Ever read “Down and out in Paris and London” – George Orwell. If not give it a try.
I’ve only been to San Fransico once, (and it may only have been due to the sheer mind-blowing numbers of homeless there) but it had by far the craziest homeless I’ve ever seen.
I have fond memories of riding the trolly with crazy homeless screaming, twitching and shitting themselves. Also lengthy conversations about love, stabbings, drug abuse engaged in by a street priest and his homeless tranny friends. (I never thought I’d see a homeless tranny. Always assumed it takes a lot of $ to maintain the tranny lifestyle…ah, San Fran)
bullshit, New Orleans has by far the most homeless people. With all the abandon houses and warm weather, there is nothing but face tattoos as far as the eye can see.
Not the most, the worst. LA has the worst – as in, the worst at being homeless.
They can cook on the sidewalk “with” impunity.
Ryan, you are overlooking one important fact: the existence of Skid Row, which has most of the homeless shelters and soup kitchens in LA. I recommend (ok, this is really sarcasm, don’t go there, and don’t blame me if you do) taking a stroll there one evening. I did that not long after coming to LA and not knowing where Skid Row was. Fortunately I was able to blend in thanks to a fashionably distressed (ie covered in beer and dirt stains) ironic conference t-shirt and a temporary ER cast on my newly (at the time) broken forearm (which would also quickly become “fashionably distressed,” but that’s another story).

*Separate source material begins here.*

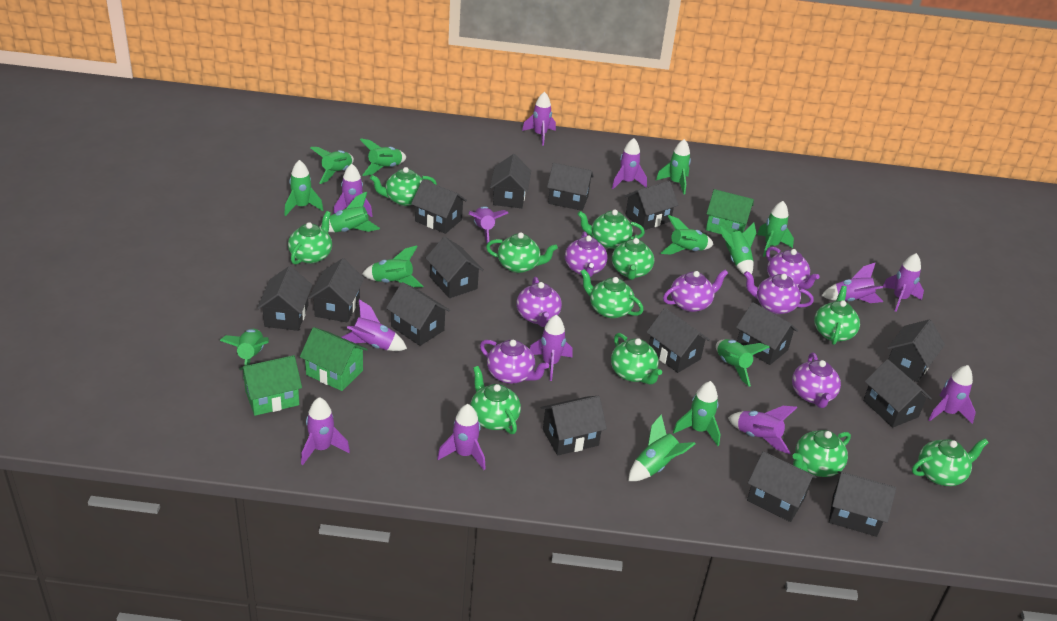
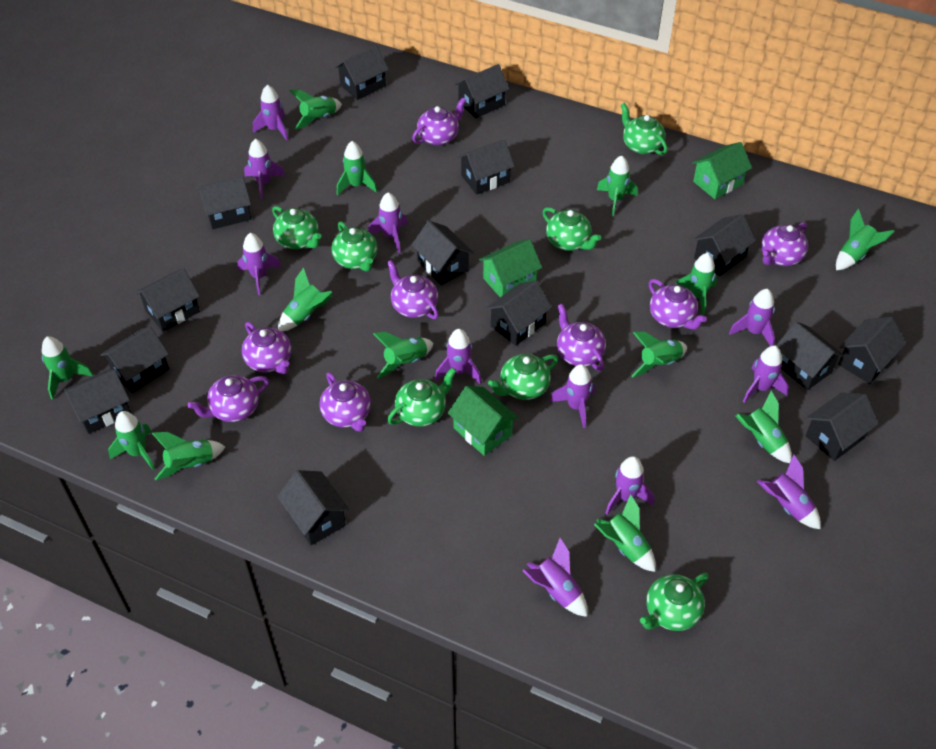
black house: 15 -> 14
green teapot: 11 -> 7
purple rocket: 12 -> 11
purple teapot: 7 -> 8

Until that time I did not realize just how much long-term crack addiction can change a person physically. On pretty much every street corner there was someone trying to sell me crack. At one crosswalk a more or less normal looking (even by west-side standards) elderly homeless man struck up a coherent and sympathetic conversation, I think it was about my broken forearm. That was the highlight of the excursion, but seeing the lows in person really brought on new perspectives and made me realize that, no matter what you read in the papers, you really can’t quite comprehend the reality fully until you’ve seen it for yourself.
Now for my amusing crazy street person story: when I lived in Santa Monica, every once in a while I would encounter an older (65ish?) decently dressed and groomed blonde woman while shopping, or walking on the street, and half the time she would say: “You’re cute. What is your heritage?” Due to the repeat questionings, I assumed she had memory problems, and due to the nature of the questioning, I assumed she was some sort of extreme grandma cougar (I was and still am in my early 20s). Some time later this encounter was repeated when I was out with a couple of friends. This time she hit on my friend who was even younger than me. Not only has he been the subject of her advances before, but we found out from our Beverly Hills-dwelling friend (who had never been hit on by her, I think by virtue of being female) that she is the “walking lady of Beverly Hills,” and apparently resides there. The lesson here is that not all crazy street people in LA are homeless, or even living in poverty.
DUDE I’VE MET THAT LADY. She said that to me when I while I was talking on the phone one time at the intersection of Wilshire and Doheny. She is fucking crazy. Some other time I saw her doing aerobics while pulling a hand cart around.
I actually live sort of near Skidrow. At night sometimes you can hear them moaning when you leave the windows open.
Enjoyable post. I grew up in LA and I’d have to agree with the LA being the spot to go if homeless. Although in Berkeley you can get foot massages and other interesting things: http://www.indybay.org/newsitems/2003/07/18/16286561.php
I was walking down Haight St. in SF today and saw a homeless kid with a sign saying “need money for a handgun and PCP, make money make money”
Lots of competition and crazy in SF, that’s for sure.